En el sueño que tuve anoche, me había retirado a un convento de clausura que estaba lleno de monjas cantarinas pero que hablaban en susurros. En la quietud de su patio interior, yo estuve pensando y escribiendo relatos, odas y poesías al viento y a lo me fuera viniendo. La levantada era a las 6 de la mañana, después venía un frugal y ligero desayuno, eso si con pastitas hechas por las propias monjas, moldeadas con su mano santa, horneadas por las llamas de su horno de leña, hechas con el trigo de su propia cosecha y con la manteca de sus propios cerdos. En fin, todo natural como la vida misma y como todas estaban muy gordas (como yo) todo era 0,0 (menos el alcohol, claro), la birra era de cebada casera, ahora bien de alcohol, era una bomba nuclear, era cerveza de 40º y que las monjas engullían con su avidez tan propia y divina.
Después venía el ángelus y todos y todas a cantar a coro y el cura casi siempre somnoliento repartía bendiciones a todo lo que se iba moviendo. Había un perro famélico lleno de pulgas y garrapatas que siempre entraba y salía en medio del ángelus y cuando el perro se mataba a rascarse, el cura a su vez, casi convulsionaba sacudiendo a diestro y siniestro bendiciones.

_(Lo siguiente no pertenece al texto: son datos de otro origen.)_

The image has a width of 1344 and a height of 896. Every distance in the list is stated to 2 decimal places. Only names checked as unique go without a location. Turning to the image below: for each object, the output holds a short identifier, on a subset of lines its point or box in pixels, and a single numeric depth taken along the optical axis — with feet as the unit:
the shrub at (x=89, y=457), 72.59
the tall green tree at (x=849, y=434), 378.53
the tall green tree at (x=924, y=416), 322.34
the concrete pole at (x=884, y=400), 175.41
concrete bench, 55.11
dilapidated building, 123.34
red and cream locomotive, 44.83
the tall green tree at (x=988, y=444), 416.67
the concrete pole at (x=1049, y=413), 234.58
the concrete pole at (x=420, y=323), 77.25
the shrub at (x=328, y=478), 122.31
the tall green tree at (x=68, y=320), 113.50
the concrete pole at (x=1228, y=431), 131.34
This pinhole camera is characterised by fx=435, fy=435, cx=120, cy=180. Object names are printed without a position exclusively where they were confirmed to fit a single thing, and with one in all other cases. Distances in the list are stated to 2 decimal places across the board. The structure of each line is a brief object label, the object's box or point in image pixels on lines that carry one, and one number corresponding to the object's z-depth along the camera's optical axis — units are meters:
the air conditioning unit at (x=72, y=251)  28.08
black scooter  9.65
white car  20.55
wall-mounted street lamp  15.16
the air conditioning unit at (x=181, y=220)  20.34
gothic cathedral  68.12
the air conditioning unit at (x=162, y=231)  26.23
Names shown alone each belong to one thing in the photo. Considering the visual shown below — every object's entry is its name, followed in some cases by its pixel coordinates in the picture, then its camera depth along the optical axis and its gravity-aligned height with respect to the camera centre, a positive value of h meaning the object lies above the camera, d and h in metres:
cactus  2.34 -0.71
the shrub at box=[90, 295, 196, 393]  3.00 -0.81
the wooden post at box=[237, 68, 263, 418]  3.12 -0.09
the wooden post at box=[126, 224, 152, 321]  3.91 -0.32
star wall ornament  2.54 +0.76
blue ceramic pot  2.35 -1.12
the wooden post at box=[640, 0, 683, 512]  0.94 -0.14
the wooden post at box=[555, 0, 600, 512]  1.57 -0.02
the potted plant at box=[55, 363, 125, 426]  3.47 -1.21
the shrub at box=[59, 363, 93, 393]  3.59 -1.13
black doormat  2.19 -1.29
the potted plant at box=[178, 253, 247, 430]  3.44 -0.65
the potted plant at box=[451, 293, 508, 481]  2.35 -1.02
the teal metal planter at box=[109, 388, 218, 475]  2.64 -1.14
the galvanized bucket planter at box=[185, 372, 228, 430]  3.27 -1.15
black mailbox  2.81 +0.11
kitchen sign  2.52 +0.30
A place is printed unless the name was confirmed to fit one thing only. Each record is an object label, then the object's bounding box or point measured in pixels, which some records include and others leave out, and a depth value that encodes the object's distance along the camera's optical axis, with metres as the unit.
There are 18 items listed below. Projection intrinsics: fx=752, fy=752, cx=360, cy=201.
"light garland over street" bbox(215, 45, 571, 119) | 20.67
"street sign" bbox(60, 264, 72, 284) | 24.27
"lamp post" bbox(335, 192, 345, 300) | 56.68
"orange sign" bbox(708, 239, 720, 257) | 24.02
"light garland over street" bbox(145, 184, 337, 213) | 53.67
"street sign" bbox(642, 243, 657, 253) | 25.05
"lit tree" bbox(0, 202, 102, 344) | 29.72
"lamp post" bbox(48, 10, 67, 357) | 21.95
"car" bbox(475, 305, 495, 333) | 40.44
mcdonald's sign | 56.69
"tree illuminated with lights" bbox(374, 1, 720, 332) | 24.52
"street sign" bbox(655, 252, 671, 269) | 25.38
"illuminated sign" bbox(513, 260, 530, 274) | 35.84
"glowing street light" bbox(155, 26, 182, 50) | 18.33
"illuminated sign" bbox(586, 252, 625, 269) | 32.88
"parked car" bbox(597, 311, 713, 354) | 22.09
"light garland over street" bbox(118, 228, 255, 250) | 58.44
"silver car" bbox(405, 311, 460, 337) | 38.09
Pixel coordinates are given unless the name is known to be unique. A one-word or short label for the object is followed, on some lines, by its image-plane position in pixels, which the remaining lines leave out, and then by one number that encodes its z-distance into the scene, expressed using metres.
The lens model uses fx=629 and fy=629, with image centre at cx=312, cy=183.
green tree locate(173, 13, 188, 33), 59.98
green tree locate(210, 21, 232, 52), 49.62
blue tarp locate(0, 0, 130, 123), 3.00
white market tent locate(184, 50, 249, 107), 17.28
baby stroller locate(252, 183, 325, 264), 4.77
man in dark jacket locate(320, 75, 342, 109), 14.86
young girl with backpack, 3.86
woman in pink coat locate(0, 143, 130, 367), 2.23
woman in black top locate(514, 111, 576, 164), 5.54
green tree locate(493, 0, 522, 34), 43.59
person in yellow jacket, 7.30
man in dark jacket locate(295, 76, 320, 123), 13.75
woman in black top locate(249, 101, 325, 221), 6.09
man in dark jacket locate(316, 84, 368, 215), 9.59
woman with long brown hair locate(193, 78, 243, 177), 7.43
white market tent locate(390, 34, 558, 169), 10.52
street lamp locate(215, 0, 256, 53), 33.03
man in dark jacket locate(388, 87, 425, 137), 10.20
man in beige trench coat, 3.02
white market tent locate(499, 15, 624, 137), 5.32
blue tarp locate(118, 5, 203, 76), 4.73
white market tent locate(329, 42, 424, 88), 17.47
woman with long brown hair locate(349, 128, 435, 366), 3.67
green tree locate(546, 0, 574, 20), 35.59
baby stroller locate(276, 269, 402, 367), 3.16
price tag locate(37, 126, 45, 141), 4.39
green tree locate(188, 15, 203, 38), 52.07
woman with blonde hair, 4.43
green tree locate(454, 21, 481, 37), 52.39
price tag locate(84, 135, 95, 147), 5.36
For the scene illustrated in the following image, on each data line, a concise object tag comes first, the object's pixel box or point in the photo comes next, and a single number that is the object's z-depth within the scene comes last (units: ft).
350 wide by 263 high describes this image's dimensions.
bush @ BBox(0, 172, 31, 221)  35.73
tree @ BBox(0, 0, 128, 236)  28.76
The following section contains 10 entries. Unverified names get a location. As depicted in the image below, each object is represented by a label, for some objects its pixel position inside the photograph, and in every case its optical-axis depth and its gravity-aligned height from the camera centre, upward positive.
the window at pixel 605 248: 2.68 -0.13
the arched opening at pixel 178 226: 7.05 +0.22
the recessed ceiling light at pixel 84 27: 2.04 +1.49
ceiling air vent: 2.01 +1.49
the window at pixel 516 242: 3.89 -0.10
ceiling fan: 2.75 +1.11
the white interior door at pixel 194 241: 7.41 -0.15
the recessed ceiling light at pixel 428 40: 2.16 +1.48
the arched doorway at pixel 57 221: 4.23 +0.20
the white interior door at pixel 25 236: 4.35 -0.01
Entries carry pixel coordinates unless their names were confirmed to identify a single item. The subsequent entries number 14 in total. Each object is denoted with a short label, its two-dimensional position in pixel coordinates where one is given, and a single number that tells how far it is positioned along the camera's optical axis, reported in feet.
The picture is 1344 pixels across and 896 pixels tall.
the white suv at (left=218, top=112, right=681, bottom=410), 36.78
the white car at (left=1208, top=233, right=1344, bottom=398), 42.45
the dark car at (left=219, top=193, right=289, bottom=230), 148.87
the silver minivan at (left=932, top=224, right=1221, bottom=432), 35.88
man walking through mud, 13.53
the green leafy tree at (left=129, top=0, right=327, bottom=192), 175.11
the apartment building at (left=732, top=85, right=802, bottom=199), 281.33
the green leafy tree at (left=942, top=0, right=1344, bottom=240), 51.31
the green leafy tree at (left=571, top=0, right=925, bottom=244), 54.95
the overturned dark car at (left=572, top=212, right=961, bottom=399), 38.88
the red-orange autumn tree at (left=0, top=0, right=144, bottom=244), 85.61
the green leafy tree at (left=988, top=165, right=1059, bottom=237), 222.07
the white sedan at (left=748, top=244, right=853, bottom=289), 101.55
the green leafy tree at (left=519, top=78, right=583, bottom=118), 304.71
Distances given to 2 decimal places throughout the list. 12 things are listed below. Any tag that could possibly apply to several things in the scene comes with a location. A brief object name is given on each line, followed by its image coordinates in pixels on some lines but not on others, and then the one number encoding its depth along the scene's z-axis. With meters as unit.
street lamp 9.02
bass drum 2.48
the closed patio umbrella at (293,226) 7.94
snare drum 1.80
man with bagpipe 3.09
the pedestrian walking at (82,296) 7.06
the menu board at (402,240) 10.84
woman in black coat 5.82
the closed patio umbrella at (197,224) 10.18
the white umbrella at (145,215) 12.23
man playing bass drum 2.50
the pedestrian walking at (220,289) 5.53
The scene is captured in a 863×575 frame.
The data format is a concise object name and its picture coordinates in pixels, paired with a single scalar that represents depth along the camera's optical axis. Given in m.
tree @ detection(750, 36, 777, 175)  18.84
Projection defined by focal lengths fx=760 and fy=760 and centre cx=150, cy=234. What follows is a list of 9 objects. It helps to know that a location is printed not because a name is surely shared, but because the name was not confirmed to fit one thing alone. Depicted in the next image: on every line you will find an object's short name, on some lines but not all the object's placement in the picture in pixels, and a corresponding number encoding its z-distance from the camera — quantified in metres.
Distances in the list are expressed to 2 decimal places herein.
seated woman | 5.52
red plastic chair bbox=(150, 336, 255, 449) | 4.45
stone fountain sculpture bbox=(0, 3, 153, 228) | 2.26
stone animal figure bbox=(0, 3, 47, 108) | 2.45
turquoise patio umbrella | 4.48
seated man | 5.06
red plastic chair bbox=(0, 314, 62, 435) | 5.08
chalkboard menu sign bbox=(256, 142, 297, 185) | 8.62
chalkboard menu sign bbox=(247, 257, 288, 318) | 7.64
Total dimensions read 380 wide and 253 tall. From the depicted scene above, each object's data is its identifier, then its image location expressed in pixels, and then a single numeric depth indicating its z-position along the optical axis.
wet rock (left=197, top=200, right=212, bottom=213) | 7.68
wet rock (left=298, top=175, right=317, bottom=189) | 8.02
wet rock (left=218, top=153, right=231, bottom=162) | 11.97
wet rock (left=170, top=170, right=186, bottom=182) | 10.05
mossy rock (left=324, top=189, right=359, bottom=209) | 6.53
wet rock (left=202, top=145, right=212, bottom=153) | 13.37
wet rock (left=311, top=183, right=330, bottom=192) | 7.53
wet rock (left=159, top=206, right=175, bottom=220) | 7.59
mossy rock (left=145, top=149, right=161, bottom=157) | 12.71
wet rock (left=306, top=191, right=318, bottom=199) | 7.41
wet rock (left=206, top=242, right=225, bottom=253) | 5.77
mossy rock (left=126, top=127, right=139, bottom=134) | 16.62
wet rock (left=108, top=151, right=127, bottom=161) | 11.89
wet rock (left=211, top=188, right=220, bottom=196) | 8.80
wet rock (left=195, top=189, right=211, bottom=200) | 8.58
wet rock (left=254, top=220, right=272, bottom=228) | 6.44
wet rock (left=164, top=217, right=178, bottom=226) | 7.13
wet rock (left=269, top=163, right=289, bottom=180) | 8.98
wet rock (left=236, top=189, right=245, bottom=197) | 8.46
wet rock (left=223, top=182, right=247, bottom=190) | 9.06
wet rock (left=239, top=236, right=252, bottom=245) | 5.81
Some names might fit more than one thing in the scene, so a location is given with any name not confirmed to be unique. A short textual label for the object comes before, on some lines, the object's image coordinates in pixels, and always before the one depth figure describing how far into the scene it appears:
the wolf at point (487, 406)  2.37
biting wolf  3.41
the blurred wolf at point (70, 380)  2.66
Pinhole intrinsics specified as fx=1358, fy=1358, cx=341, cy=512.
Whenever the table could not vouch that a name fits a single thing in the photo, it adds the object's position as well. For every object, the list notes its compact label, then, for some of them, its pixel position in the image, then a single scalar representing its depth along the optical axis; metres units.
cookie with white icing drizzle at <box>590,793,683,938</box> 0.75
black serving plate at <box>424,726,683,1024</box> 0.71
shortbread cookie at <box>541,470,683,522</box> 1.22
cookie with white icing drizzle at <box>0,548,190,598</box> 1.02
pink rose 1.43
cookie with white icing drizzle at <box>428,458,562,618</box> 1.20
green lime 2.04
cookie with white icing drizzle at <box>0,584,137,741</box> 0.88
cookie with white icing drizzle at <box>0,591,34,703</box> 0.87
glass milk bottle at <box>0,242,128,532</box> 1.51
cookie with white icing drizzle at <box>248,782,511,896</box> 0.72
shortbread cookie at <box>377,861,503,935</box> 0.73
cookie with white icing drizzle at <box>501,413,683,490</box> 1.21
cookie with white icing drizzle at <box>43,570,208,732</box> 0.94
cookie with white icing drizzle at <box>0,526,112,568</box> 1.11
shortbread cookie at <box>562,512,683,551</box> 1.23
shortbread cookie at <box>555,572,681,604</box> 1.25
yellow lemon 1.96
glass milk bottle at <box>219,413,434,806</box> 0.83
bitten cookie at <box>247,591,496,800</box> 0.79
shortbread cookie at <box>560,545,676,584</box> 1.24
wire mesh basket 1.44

Acabado el ángelus, teníamos un rato de recreo y de asueto y cada uno se iba a una esquina y se supone que a meditar sobre la vida o sobre lo que fuera. Después de hacer el paripé de la meditación, tocaba rezar otro rato, pero claro en un monasterio los rezos podían durar de una a dos horas por lo menos. Con lo que nos caía encima la hora de la comida. Otro rezo antes de comer, pero ésta vez más cortito y manos a la faena del comer. Después de comer, un café y un licor de las monjas...que al final, siempre acababas tomando varios chupitos y así, ibas caliente y medio colocado a dormir la siesta.
Después de la siesta, otros rezos. Después de estos rezos, otro rato para meditar. Y tanto monta y monta tanto y venga a reflexionar y venga a rezar. Y por último una frugal cena y otros cuantos chupitos del licor de monjas y de nuevo medio colocado, enfilabas hacia la celda donde ibas a pernoctar. Y allí despedías el día, haciendo que rezabas otro rato, pero pasados unos minutos, el sonido de tus propios ronquidos delataba que por fin, te habías dormido.